The Chanting of the market women
At the market scene, the women are busy preparing their market goods and wait for the customers to come and purchase them. The narrator notices that the women are busy chanting at passersby requesting them to buy their products. The author writes, “A few spectrums of women, segregated inside their grimy burqas, extend imploring hands and clutch at passersby; some receive a coin for their trouble, others just a curse. Often, when the women grow too insistent, an infuriated lashing drive them backward. But their retreat is brief, and soon they return to the assault, chanting their intolerable supplications."
The imagery of flies and snot
The smell of the rotting tomatoes and onions at the market attracts flies and snots, which depicts the sense of smell to customers. The author writes, “Others, encumbered by brats whose faces are covered with flies and snot, cluster desperately around the fruit vendors, interrupting their singsong litanies only to lunge for the occasional rotten tomato or onion that an alert customer may discover at the bottom of his basket.”

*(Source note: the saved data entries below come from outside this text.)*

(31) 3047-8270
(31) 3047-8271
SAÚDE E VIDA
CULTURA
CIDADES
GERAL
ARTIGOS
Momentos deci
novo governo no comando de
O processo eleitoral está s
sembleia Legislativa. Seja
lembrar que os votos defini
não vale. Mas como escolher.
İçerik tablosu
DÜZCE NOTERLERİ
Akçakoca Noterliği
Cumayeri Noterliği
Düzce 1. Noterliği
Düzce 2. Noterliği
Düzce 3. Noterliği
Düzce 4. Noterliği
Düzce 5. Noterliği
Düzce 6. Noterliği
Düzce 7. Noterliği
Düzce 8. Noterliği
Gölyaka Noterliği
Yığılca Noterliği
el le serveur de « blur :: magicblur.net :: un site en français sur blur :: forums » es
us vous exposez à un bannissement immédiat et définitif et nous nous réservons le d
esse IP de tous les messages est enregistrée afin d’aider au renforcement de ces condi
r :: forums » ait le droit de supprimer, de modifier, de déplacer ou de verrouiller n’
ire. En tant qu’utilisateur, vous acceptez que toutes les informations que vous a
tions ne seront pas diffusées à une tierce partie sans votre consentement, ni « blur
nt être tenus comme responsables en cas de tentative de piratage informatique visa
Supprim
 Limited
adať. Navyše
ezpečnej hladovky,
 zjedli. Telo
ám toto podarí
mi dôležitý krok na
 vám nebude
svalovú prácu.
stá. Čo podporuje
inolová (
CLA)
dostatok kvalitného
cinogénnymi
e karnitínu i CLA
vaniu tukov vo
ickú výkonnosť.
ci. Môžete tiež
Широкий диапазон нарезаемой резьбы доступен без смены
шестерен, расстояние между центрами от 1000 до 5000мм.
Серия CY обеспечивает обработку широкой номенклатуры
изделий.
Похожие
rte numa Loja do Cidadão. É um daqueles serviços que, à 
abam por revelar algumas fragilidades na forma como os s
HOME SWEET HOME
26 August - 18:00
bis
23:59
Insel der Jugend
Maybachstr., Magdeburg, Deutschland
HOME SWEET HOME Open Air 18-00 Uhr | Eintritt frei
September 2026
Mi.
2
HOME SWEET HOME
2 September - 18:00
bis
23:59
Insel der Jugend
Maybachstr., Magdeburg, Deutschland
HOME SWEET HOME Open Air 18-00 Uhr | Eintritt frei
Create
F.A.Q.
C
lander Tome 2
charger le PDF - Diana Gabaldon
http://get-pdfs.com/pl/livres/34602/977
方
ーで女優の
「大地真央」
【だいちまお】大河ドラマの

The imagery of Atiq Shaukat
Atiq is not happy, and he looks at his watch angrily while clenching his teeth. Atiq's actions portray the sense of sight. The author writes, "Atiq Shaukat looks at his watch and clenches his teeth in anger. The executioner must have arrived a good ten minutes ago, and he, Atiq, is still dawdling in the streets.”
The Russian Tidal wave
Mohsen was a happy ten-year-old kid who was innocent, and he enjoyed what life had to offer because his father was a rich man in the Afghan city. Mohsen's joyousness was disrupted when the Russian tidal wave of invasion struck the peaceful town. The author writes, "And then came the Russian tidal wave, with its apocalyptic armada and its triumph massiveness. The Afghan sky, under which most beautiful idylls on earth were woven, grew suddenly dark with armored predators; ats azure limpidity was streaked with powder trails, and the terrified swallows dispersed under a barrage of missiles. War hard arrived.” The author's description of the Russian tidal wave depicts the sense of sight to readers.